Ich habe bisher ein Buch von Oates gelesen, daß mir eher als befremdlich in Errinnerung ist -obwohl ich der Autorin schon damals zugestehen muß, daß mir einige sehr gut erzählte Szenen und komplexe Emotionsbilder im Gedächtnis geblieben sind. Als ich "Zomie" in der Bücherei fand, gab ich ihr jetzt-jahre später-nochmal eine Chance. Vielleicht war ich für die Stimmung Ihrer Bücher jetzt mehr bereit.
In dem Buch beschreibt Q.P. wie er sich selbst in der dritten Person oft nennt, seinen Alltag, seine Probleme mit dem vom Sohn enttäuschten Professorenvater, den Gefälligkeiten für die vom Enkel begeisterte Großmutter, seinen Hausmeisterjob in einem Studentenwohnheim, die rührende Arglosigkeit der ausschließlich ausländischen Studenten- die für ihn aber für seine Experimente tabu sein müssen-zu nah dran.
Er will sich einen Zombie schaffen, der "nur sagen kann, was wahr ist, weil er nichts im Kopf hat", der ihm sexuell untergeben ist, aber auch mit ihm dem Abendgeläut der Glocken zuhört, nebeneinander im Bett liegend und im selben Moment wie er, O.P.,einschläft.
Er beschreibt diese blutigen Experimente so schlicht und selbstredend wie er seine alltäglichen gängigen Markenbiere, Fastfoodmenüs ect. erwähnt.
Diese Parallelwelt-Perspektive macht die Beschreibungen so unheimlich. Durch die im Buch enthaltenen Zeichnungen hat man wirklich das Gefühl, ein fremdes Tagebuch (unerlaubt) zu lesen und dabei immer mehr sehen zu können, was der Ich-erzähler für ein berechnender, kalter Mensch ist.
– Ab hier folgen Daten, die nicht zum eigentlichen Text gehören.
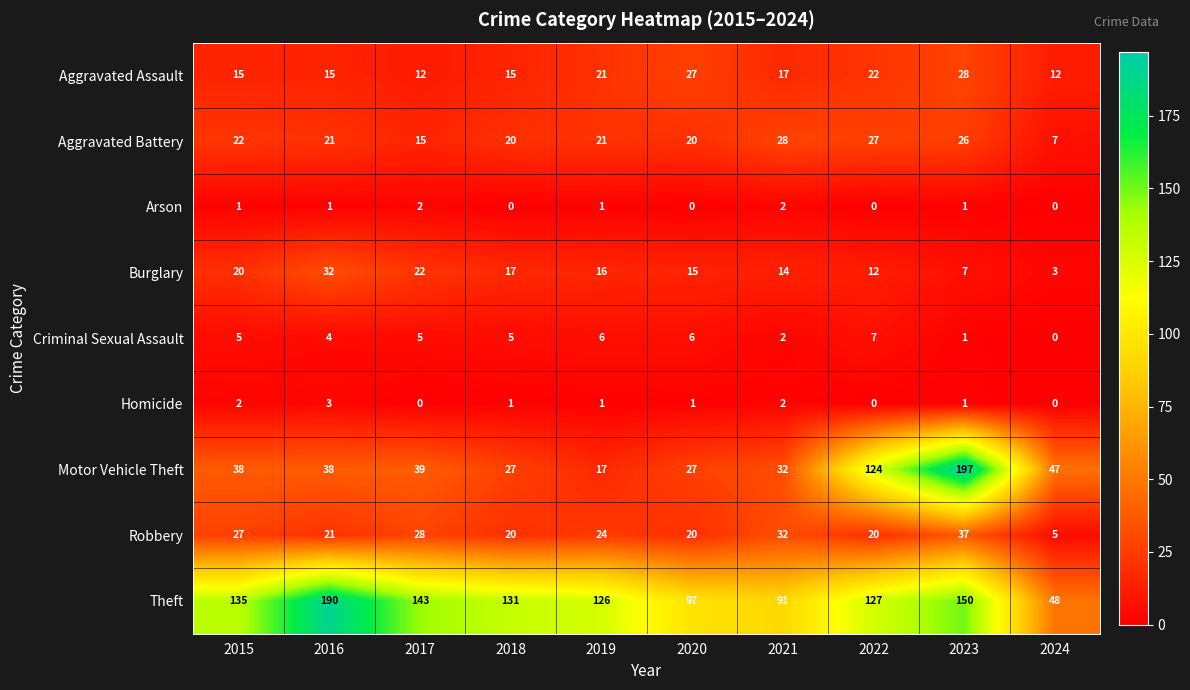

Count the number of data series in this chart.

9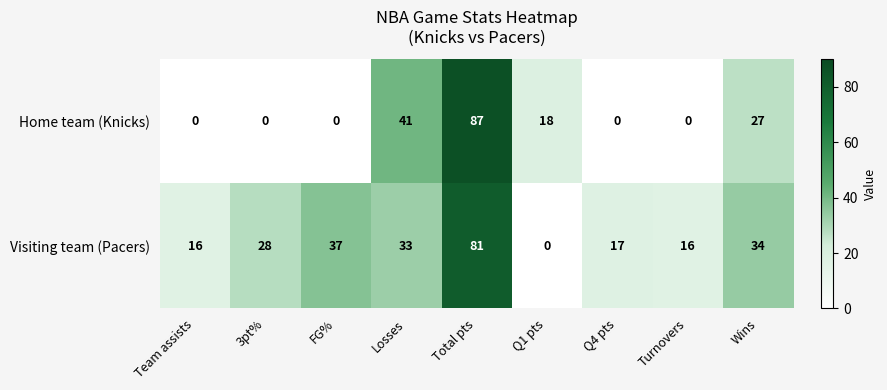

Rank the series at 3pt% from highest to lowest value.

Visiting team (Pacers), Home team (Knicks)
Andererseits hat man aber gerade dadurch eine immer größer werdende Distanz, ein Grausen ohne sich von dem unvermeidlichen Zielpunkt der Handlung abwenden zu können. -Das offenen Ende macht vielelicht noch nachdenklicher, ist sicher auch realistisch- aber trotz aller schockierenden Geschehnisse und der Art, den Leser in höchst ambivalente Gefühle der Hauptfigur gegenüber zu bringen, fehlt auch irgendwas um dieses Buch zu einem außerordentlichen zu machen.